> [Images with localized body landmarks]:

=== Section Start ===

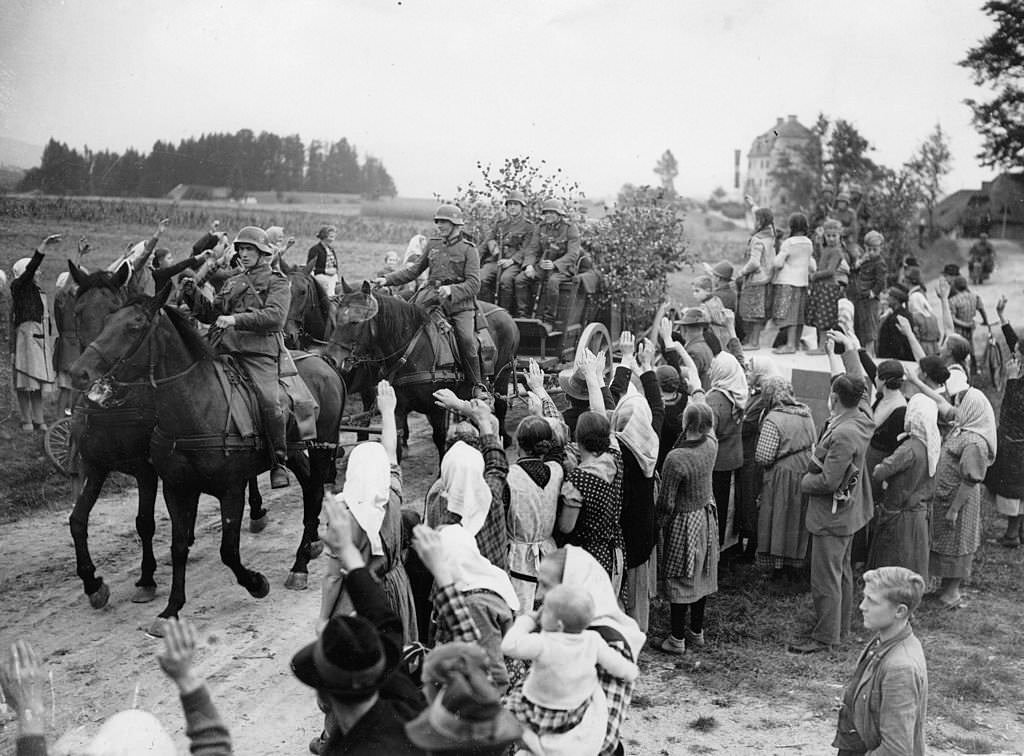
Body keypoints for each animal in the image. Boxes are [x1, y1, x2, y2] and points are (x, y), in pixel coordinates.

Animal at [72, 284, 346, 635]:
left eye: (134, 326)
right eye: (107, 320)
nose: (79, 372)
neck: (197, 407)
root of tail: (323, 362)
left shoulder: (230, 490)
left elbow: (228, 550)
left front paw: (256, 583)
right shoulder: (174, 488)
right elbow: (177, 547)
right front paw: (170, 610)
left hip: (323, 445)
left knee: (316, 490)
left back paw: (300, 565)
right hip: (296, 450)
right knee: (311, 489)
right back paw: (306, 551)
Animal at [323, 280, 520, 456]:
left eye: (355, 322)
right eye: (336, 318)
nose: (330, 358)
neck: (412, 350)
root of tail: (506, 314)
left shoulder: (437, 408)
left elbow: (440, 440)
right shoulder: (397, 408)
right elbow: (395, 441)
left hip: (503, 374)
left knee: (501, 405)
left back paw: (503, 438)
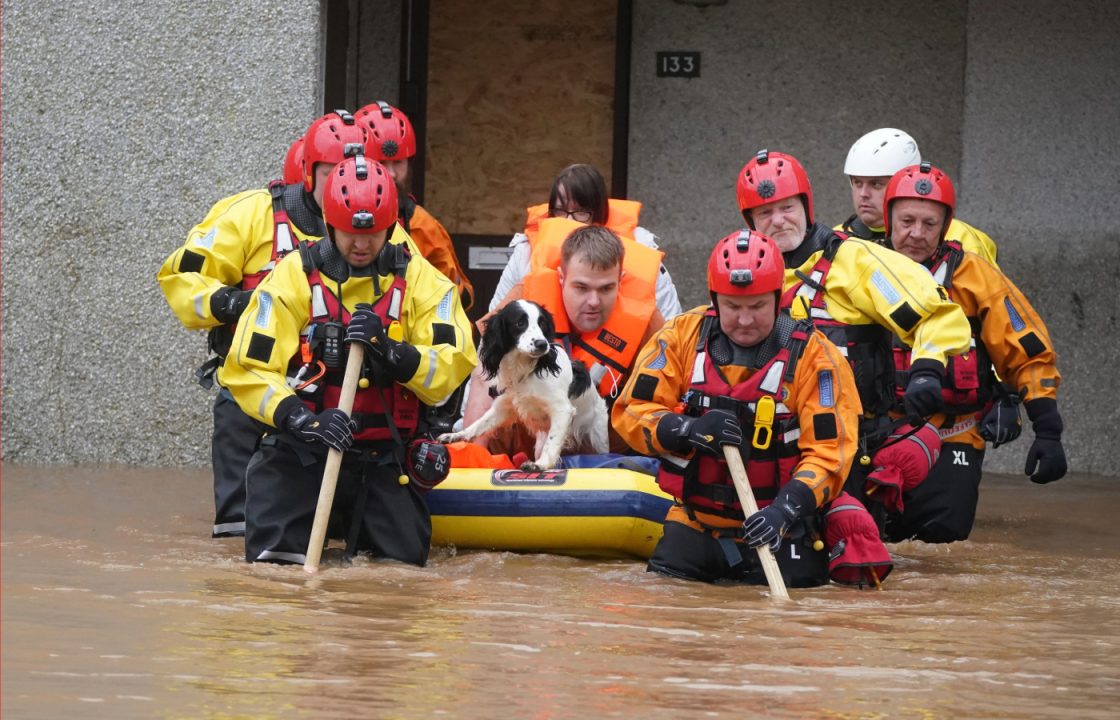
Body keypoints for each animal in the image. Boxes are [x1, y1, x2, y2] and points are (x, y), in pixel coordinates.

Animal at [439, 300, 613, 472]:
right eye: (520, 323)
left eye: (542, 324)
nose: (542, 344)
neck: (526, 370)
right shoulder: (503, 407)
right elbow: (479, 423)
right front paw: (456, 436)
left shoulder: (563, 410)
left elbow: (552, 443)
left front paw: (541, 465)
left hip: (599, 440)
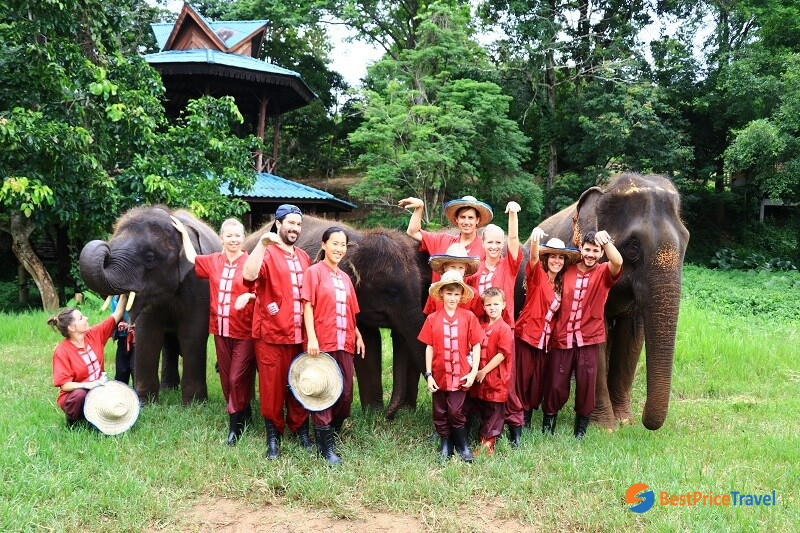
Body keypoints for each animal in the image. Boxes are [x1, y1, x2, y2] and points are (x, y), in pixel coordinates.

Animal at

=== Section End ===

> [WHAT THE EXERCISE ASKS]: Make an exact copy of every entry above, minus the images.

> [ANSWER TO THIS PROBLEM]:
Body keypoints for each animal in the image. Boxes are [x1, y1, x2, y2] and points are (x, y), in pixel coordinates.

Animal at [72, 284, 346, 635]:
left eye: (134, 326)
right eye: (107, 320)
nose: (79, 372)
neck: (197, 407)
root of tail: (323, 362)
left shoulder: (230, 490)
left elbow: (228, 550)
left front paw: (256, 583)
right shoulder: (174, 488)
right elbow: (177, 547)
right front paw: (170, 610)
left hip: (323, 445)
left knee: (316, 490)
left back paw: (300, 565)
right hip: (296, 450)
right knee: (311, 489)
right back paw: (306, 551)
Animal at [323, 280, 520, 456]:
left eye: (355, 322)
right eye: (336, 318)
nose: (330, 358)
neck: (412, 350)
root of tail: (506, 314)
left shoulder: (437, 408)
left elbow: (440, 440)
right shoulder: (397, 408)
right elbow: (395, 441)
left hip: (503, 374)
left knee: (501, 405)
left back paw: (503, 438)
Body keypoints for each animal in the image. Boxes are [x1, y1, x2, y2] and points are (x, y), in pixel coordinates.

Animal at [439, 300, 613, 472]:
right eye: (520, 323)
left eye: (542, 324)
nose: (542, 344)
neck: (526, 370)
right shoulder: (503, 407)
right elbow: (479, 423)
right front paw: (456, 436)
left shoulder: (563, 410)
left elbow: (552, 443)
left front paw: (541, 465)
left hip: (599, 440)
Body keypoints for each animal in the image. Boxes are [x1, y1, x2, y2] and points are (x, y), in pixel coordinates.

Animal at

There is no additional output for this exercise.